Problem description:
Starting with the line containing "Fachartikel für eine allgemeine Zielgruppe" and going on through the line containing "Leserschaft zusammenfassen könnte.", return the lines of the data below exactly, and only those.

Available records:
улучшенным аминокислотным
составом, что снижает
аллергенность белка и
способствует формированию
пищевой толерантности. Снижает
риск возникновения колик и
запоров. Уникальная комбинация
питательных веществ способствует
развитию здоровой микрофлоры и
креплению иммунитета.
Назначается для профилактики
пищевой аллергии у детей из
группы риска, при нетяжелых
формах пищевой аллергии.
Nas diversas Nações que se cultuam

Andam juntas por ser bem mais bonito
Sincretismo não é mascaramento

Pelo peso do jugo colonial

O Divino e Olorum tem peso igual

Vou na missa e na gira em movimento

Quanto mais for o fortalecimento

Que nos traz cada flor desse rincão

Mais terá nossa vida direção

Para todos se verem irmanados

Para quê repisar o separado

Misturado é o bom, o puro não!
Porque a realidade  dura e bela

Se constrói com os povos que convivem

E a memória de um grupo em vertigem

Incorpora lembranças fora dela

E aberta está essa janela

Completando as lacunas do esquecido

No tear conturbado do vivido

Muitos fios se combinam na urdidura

--

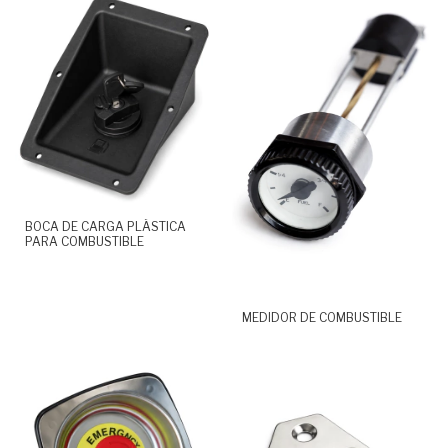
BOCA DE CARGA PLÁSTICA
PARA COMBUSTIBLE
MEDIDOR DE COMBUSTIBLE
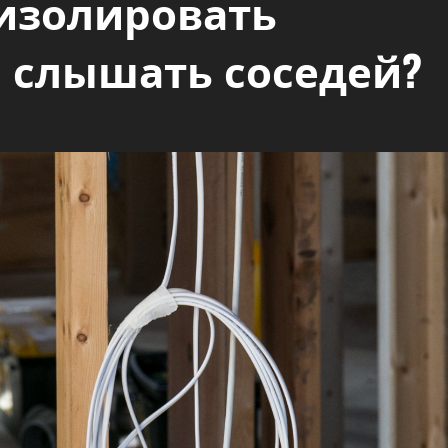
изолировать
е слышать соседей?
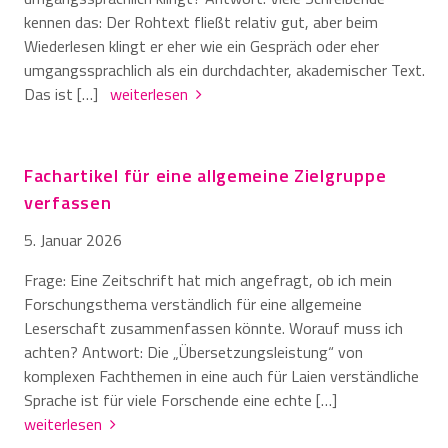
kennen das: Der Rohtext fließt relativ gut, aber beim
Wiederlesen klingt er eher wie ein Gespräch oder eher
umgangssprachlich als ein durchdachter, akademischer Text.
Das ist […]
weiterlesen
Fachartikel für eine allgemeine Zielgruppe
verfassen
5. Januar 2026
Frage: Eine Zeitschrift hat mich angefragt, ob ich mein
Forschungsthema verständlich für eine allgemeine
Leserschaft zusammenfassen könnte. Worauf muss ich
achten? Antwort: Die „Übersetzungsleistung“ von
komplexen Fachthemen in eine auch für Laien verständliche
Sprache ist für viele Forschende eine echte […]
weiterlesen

Response:
Fachartikel für eine allgemeine Zielgruppe
verfassen
5. Januar 2026
Frage: Eine Zeitschrift hat mich angefragt, ob ich mein
Forschungsthema verständlich für eine allgemeine
Leserschaft zusammenfassen könnte. Worauf muss ich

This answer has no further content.